Applications are invited from Munster-resident poets (with at least one collection published and no more than two) who would like to be mentored by James Harpur while working towards their next collection. The successful candidate will meet the mentor for six sessions. The first five two-hour sessions will be devoted to assessing batches of poems building towards your next book. The sixth session will be devoted to the overall shape of your manuscript. Mentoring sessions can take place at the Munster Literature Centre or at a location mutually agreeable to the Mentor & Mentee.
The first mentoring meeting will be arranged for October 2015. Five further meetings will occur at approximately two-monthly intervals with the last session taking place in September 2016
Submit a PDF or word document consisting of 10 poems from your manuscript in progress, a literary cv and a note outlining how you believe you could benefit from this opportunity to Patrick Cotter, Artistic Director, The Munster Literature Centre at firstname.lastname@example.org. Deadline: September 7th 2015.

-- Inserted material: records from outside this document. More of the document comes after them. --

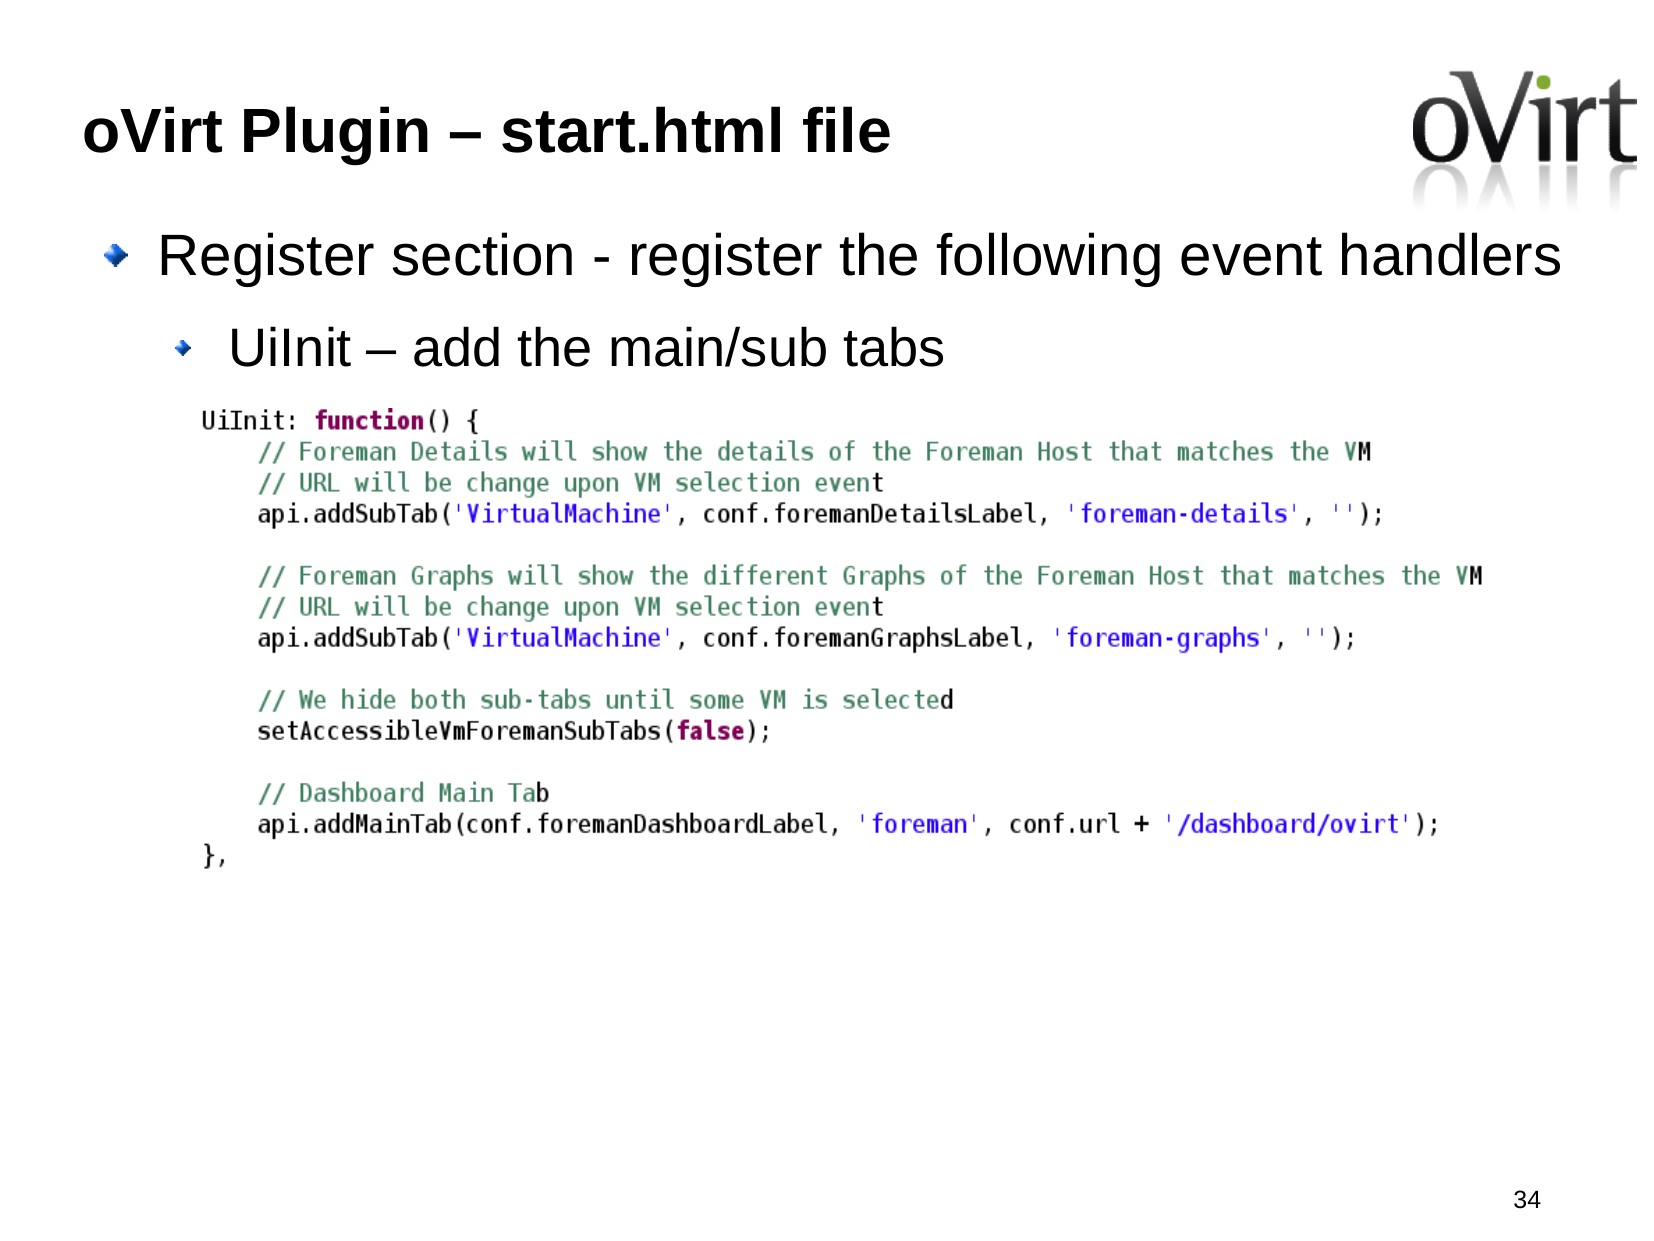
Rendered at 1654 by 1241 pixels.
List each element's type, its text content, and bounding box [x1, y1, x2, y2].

title oVirt Plugin – start.html file [82, 37, 1303, 226]
picture [199, 408, 1490, 875]
list Register section - register the following event handlers UiInit – add the main/sub tabs [86, 222, 1576, 1017]
picture [1413, 63, 1637, 212]
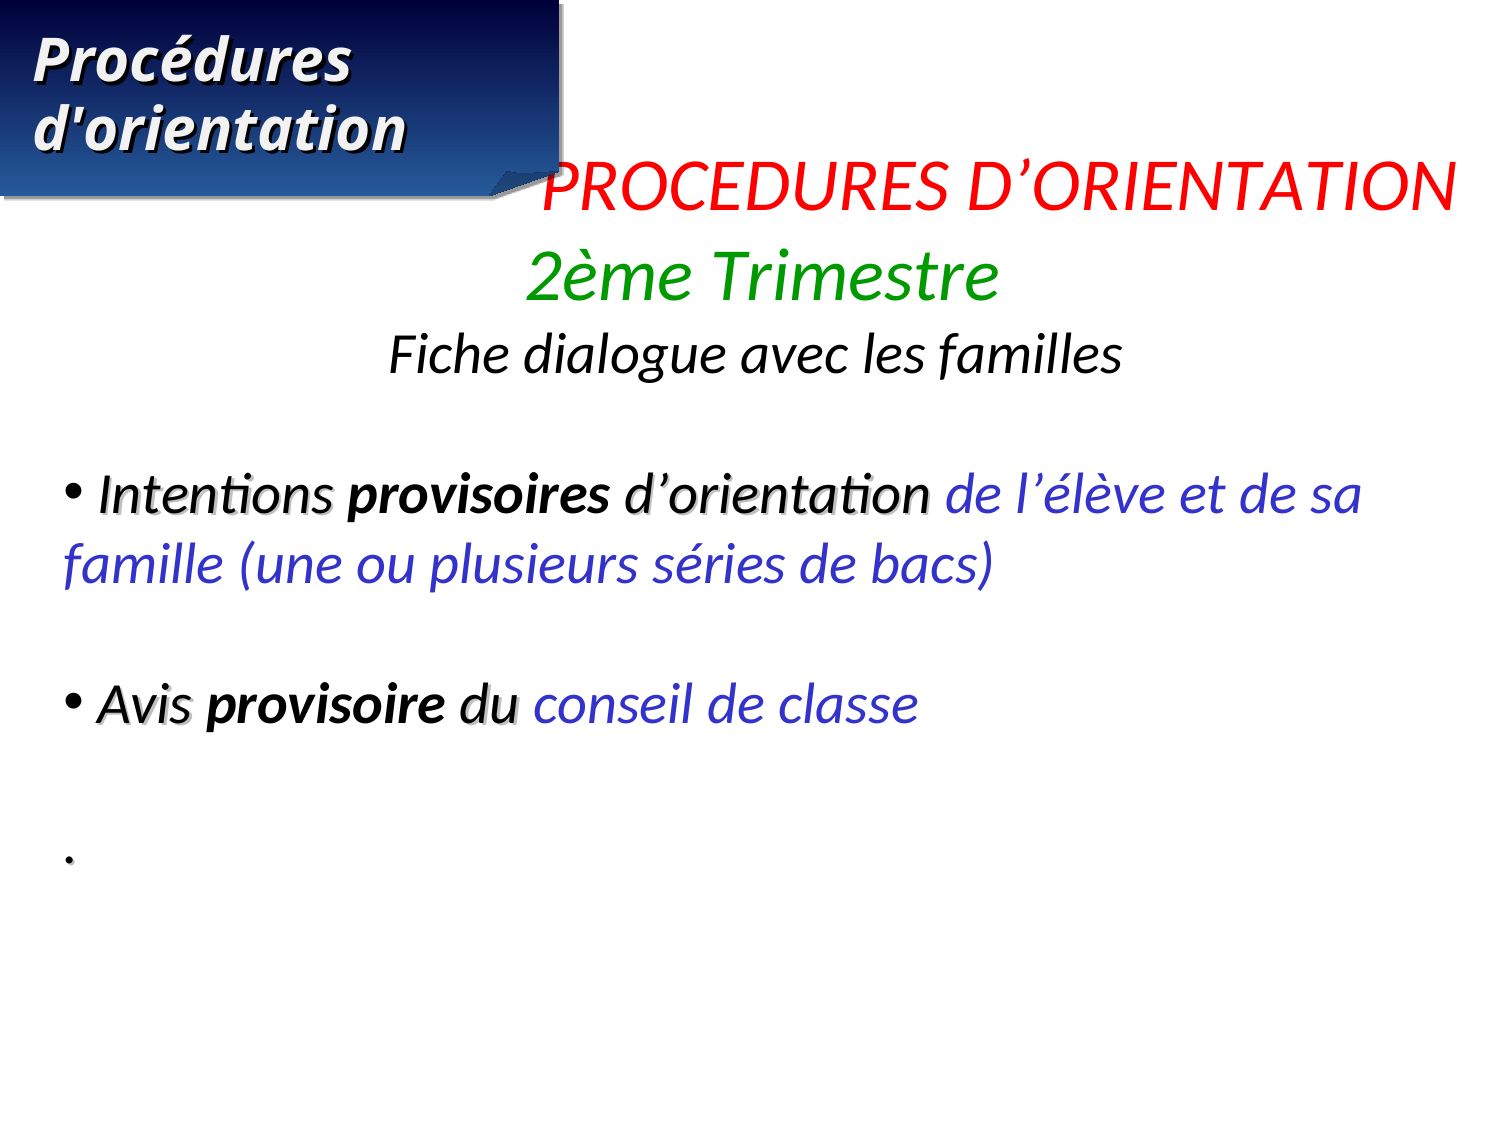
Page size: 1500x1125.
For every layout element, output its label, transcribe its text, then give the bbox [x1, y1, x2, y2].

text_box [0, 0, 559, 197]
text_box PROCEDURES D’ORIENTATION 2ème Trimestre Fiche dialogue avec les familles Intentions provisoires d’orientation de l’élève et de sa famille (une ou plusieurs séries de bacs) Avis provisoire du conseil de classe . [48, 37, 1477, 1125]
text_box Procédures d'orientation [32, 26, 524, 165]
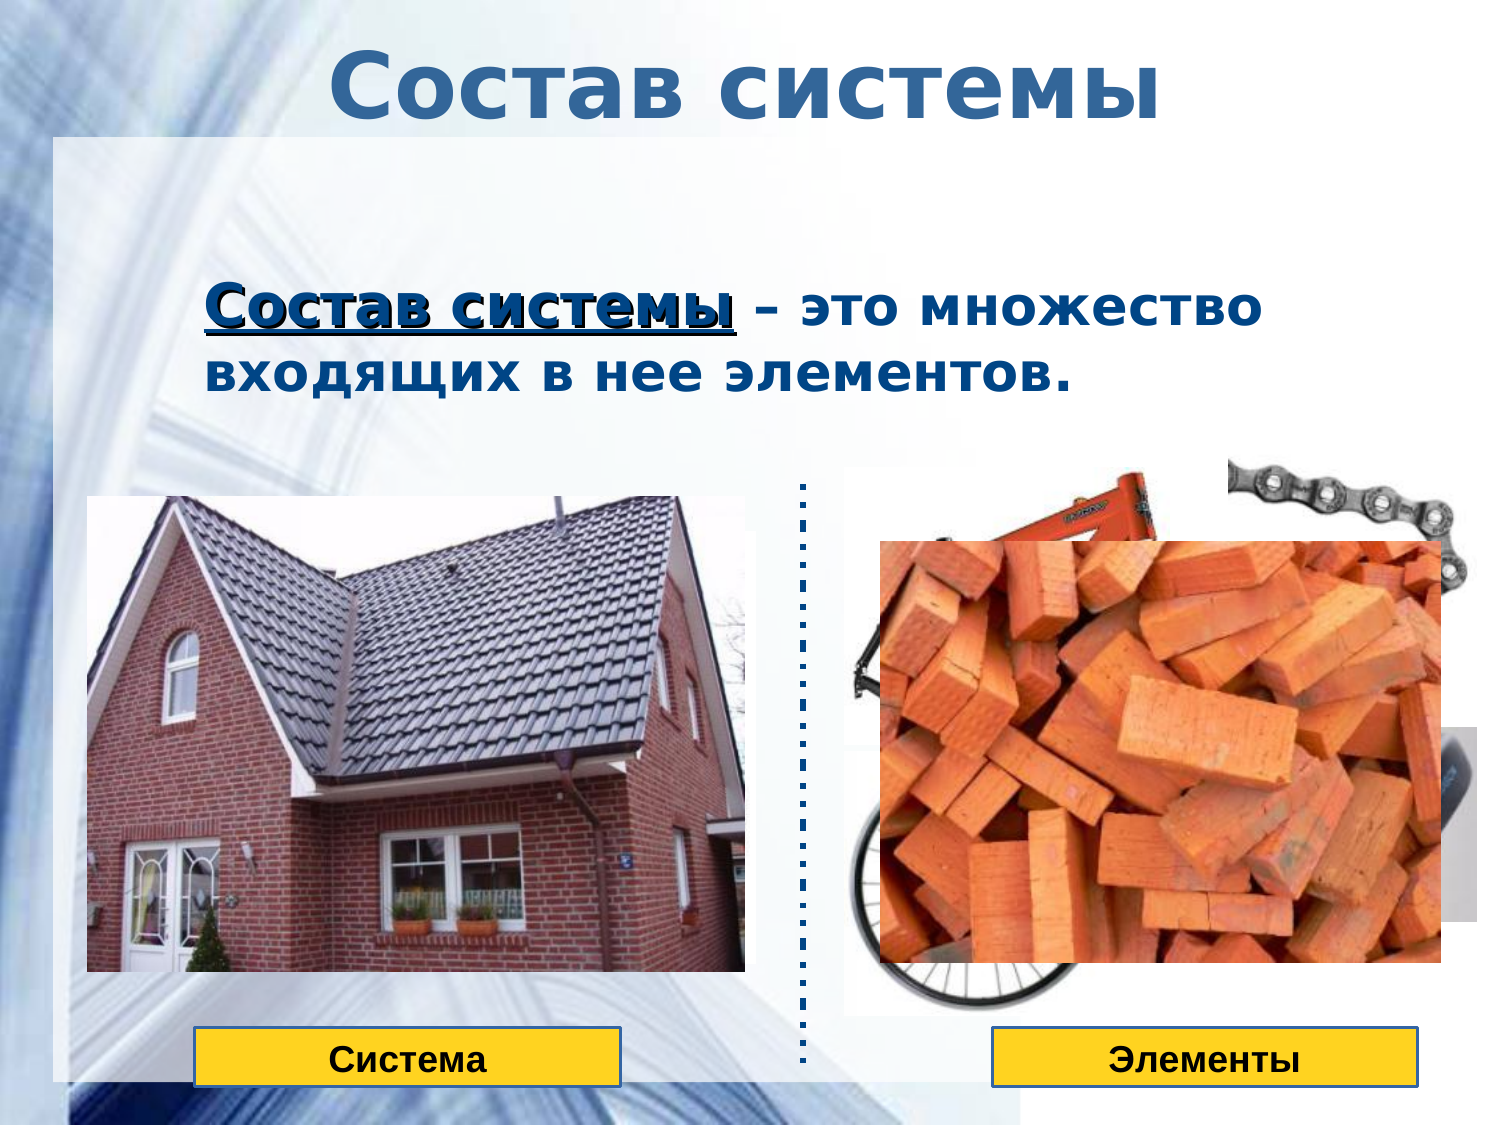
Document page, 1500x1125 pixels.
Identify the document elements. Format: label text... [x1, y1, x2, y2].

text_box Состав системы – это множество входящих в нее элементов. [188, 259, 1382, 579]
picture [0, 0, 1500, 1125]
text_box Состав системы [312, 18, 1180, 145]
text_box Система [194, 1027, 621, 1087]
text_box Элементы [992, 1027, 1418, 1087]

All eligible applications will be forwarded to James Harpur who will be the sole selector of the successful candidate. Candidates should not canvass James Harpur directly.
The deadline for this mentorship opportunity has now passed. We will be announcing the mentees in due course.
James Harpur has had five books of poetry published by Anvil Press, including his latest, Angels and Harvesters (2012), which is a Poetry Book Society Recommendation. The Dark Age (2007) won the 2009 Michael Hartnett Award. Other prizes and bursaries include the 1995 British National Poetry Competition, two Arts Council of Ireland Bursaries, a Society of Authors Bursary, an Eric Gregory Award, and a Hawthornden Fellowship. His poems have been published in national newspapers such as The Irish Times, the Guardian and the Independent and broadcast on national radio, including RTE 1 and BBC Radio 4. He has been included in many anthologies, such as The Forward Book of Poetry (Faber 2001), Staying Alive(Bloodaxe 2008), and The Best of Irish Poetry (Southword Editions 2009).
He has conducted workshops at the Arvon Foundation, Lancaster University, Galway University, and at many other venues and locations in Ireland and the UK. He has also mentored and tutored published and beginner poets. He lives in West Cork, Ireland, and is a member of Aosdána.